C’est la raison pour laquelle j’ai transféré mon compte de pilier 3a de la banque chez un prestataire financier correspondant à ce profil et, depuis, je vois la vie en rose. Car mon bénéfice de l’année dernière s’est multiplié par cent par rapport aux années précédentes. Ce n’est pas une blague! Aujourd’hui, à 43 ans, je suis certes toujours la reine du chaos comptable et je m’offre encore de temps en temps des pièces de grands couturiers, mais je sais que ma prévoyance vieillesse est en bonnes mains... ce qui me permet de dormir sur mes deux oreilles.

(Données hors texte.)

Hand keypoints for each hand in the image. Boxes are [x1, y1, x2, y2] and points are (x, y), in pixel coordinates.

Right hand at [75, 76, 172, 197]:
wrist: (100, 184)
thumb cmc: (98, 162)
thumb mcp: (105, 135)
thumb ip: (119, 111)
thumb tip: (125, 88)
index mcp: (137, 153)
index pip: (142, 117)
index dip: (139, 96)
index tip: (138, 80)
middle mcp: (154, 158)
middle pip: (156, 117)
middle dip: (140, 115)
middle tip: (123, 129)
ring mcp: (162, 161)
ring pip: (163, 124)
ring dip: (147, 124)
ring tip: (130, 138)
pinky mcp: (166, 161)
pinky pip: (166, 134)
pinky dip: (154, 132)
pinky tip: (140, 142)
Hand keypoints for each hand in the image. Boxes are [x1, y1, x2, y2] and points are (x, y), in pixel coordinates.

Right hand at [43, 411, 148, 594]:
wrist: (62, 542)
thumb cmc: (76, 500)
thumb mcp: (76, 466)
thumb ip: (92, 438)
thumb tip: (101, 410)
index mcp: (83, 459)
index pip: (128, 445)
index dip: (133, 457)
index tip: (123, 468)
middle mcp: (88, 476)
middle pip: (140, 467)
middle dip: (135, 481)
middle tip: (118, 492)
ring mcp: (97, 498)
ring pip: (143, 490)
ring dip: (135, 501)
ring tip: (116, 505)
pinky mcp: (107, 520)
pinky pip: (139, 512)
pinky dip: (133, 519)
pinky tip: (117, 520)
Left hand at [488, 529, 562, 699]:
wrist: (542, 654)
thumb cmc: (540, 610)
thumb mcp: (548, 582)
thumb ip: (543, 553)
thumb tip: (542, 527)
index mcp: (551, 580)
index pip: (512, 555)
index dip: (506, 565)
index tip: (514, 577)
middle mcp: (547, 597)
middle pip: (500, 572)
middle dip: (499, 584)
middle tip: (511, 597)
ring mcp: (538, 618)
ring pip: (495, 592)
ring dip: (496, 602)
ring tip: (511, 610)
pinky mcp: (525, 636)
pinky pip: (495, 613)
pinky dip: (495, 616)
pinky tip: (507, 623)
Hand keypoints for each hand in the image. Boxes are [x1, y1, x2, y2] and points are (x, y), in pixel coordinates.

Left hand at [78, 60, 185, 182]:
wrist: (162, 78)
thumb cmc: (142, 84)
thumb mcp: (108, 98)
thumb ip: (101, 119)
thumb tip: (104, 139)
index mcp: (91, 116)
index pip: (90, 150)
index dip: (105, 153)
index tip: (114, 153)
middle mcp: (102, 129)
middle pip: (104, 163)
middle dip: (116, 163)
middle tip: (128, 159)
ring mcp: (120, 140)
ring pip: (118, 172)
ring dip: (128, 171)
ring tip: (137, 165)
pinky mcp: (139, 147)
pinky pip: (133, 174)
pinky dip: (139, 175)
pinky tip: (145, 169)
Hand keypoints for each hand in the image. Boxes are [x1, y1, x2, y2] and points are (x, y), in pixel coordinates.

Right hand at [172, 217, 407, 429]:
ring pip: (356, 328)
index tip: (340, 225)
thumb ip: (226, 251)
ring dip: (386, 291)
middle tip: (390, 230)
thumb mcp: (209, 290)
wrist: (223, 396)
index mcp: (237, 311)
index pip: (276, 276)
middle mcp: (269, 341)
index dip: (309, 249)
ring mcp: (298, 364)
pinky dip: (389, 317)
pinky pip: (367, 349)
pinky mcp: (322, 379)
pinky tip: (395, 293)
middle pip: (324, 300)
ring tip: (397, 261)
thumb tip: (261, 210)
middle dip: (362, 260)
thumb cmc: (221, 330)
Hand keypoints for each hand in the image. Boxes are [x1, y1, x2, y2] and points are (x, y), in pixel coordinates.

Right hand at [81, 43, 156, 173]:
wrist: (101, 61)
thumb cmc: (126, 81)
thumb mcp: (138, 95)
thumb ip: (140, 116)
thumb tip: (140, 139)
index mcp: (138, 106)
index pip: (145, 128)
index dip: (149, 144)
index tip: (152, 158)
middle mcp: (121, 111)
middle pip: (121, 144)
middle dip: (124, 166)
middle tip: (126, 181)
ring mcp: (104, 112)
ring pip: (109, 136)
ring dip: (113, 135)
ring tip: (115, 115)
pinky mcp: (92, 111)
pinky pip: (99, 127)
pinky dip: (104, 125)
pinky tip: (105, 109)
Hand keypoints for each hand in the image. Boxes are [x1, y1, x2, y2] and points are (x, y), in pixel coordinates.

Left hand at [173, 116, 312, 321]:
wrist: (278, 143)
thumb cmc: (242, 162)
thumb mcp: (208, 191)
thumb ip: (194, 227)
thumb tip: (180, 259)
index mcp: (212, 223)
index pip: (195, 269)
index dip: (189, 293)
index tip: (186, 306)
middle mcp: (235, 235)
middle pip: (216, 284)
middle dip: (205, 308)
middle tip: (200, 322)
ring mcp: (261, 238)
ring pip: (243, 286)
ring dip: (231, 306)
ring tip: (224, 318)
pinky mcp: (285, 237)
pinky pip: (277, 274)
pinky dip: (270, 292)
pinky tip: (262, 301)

A propos de notre auteur invité: Irène Schäppi, née en 1978 à St-Gall, a étudié la philologie germanique et le journalisme à l’Université de Zurich. L’auteure et co-éditrice de «50 Jahre Frauenstimmrecht» (50 ans de suffrage féminin) a dirigé jusqu’à février 2021 la rubrique beauté de «20 Minuten Friday», a écrit pour des magazines comme «annabelle» ou «Bolero» et fait ainsi partie des principales représentantes du journalisme lifestyle suisse. A présent, Irène Schäppi travaille à son second ouvrage et fait des apparitions lors de lectures et de tables rondes. Sa priorité est de susciter l’enthousiasme de jeunes femmes pour les questions féministes et financières ainsi que d’extraire les débats des cercles purement académiques pour les faire connaître au monde.